> **Exercise details**
Would you transcribe each entry exactly as it stands, omitting the pictures?
--- START ---
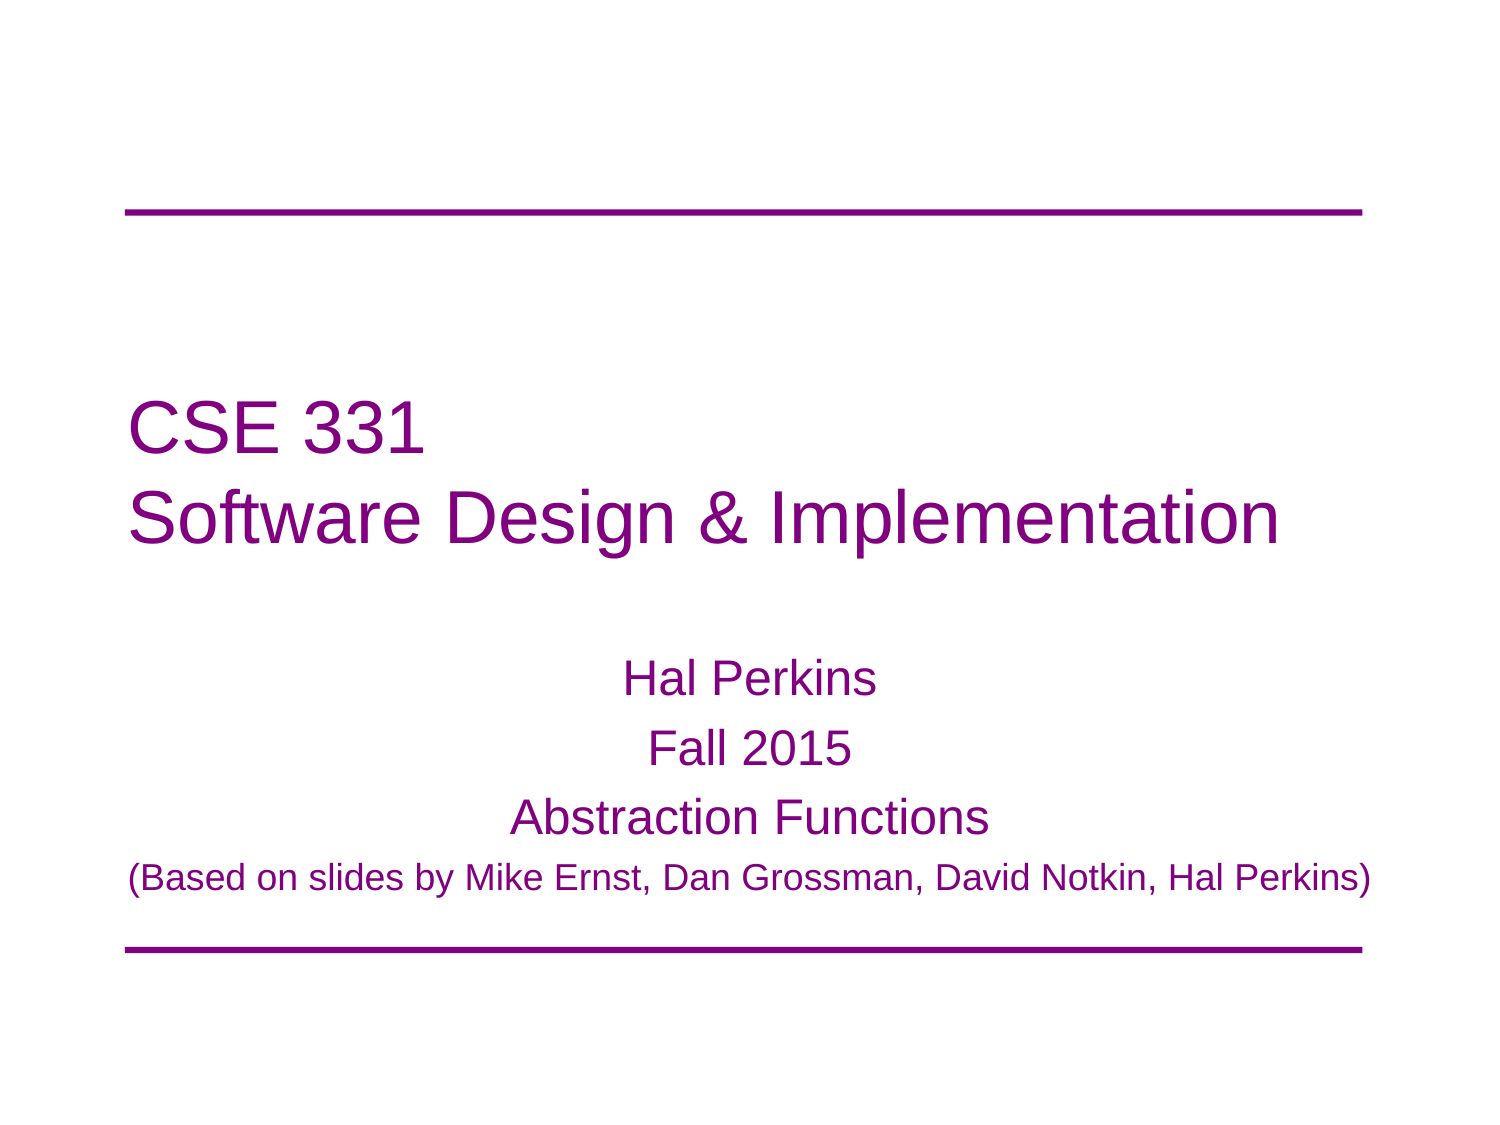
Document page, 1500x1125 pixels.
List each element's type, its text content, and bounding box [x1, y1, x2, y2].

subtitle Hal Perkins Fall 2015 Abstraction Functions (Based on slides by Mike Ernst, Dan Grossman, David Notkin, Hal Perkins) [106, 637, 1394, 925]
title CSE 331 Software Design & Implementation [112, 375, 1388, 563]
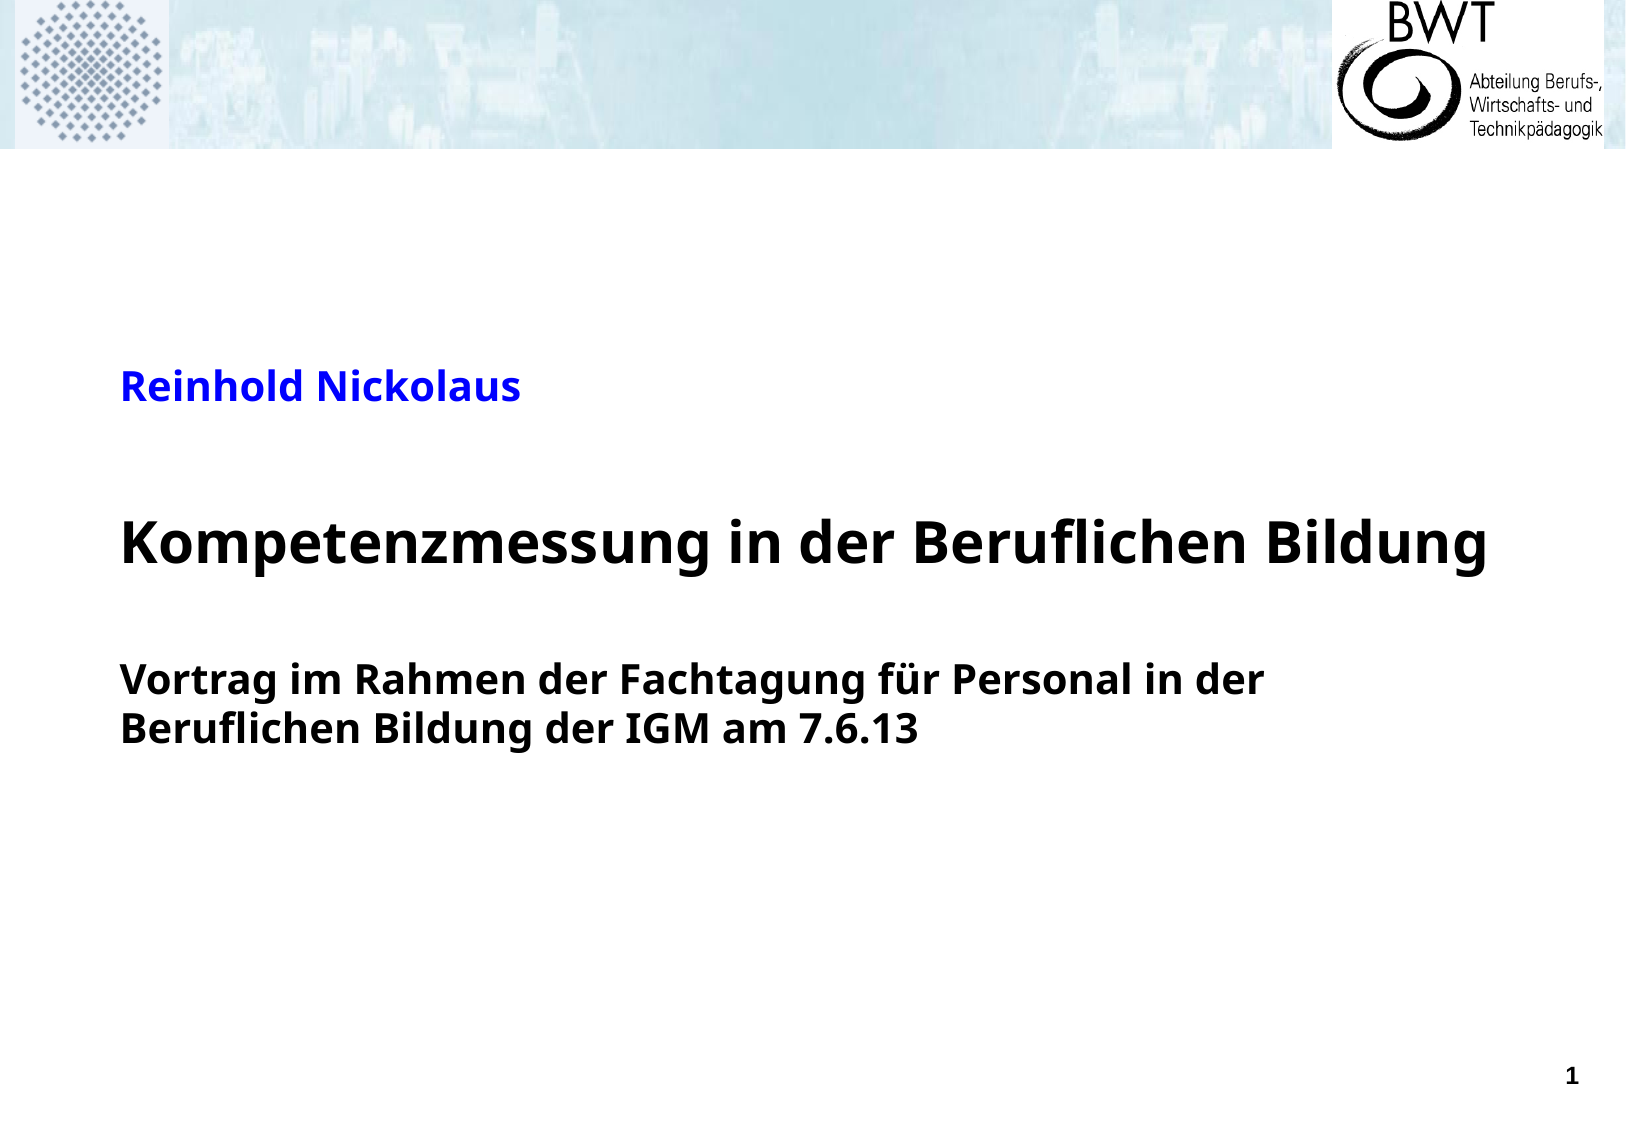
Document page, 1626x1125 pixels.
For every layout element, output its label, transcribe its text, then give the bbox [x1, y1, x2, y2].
--- END ---
> **Written solution**
Document page, 1500x1125 pixels.
List each element's type, its text content, and bounding box [x1, y1, x2, y2].

subtitle Hal Perkins Fall 2015 Abstraction Functions (Based on slides by Mike Ernst, Dan Grossman, David Notkin, Hal Perkins) [106, 637, 1394, 925]
title CSE 331 Software Design & Implementation [112, 375, 1388, 563]
Document page, 1626x1125 pixels.
For every layout element, output its label, transcribe its text, then give the bbox [x1, y1, x2, y2].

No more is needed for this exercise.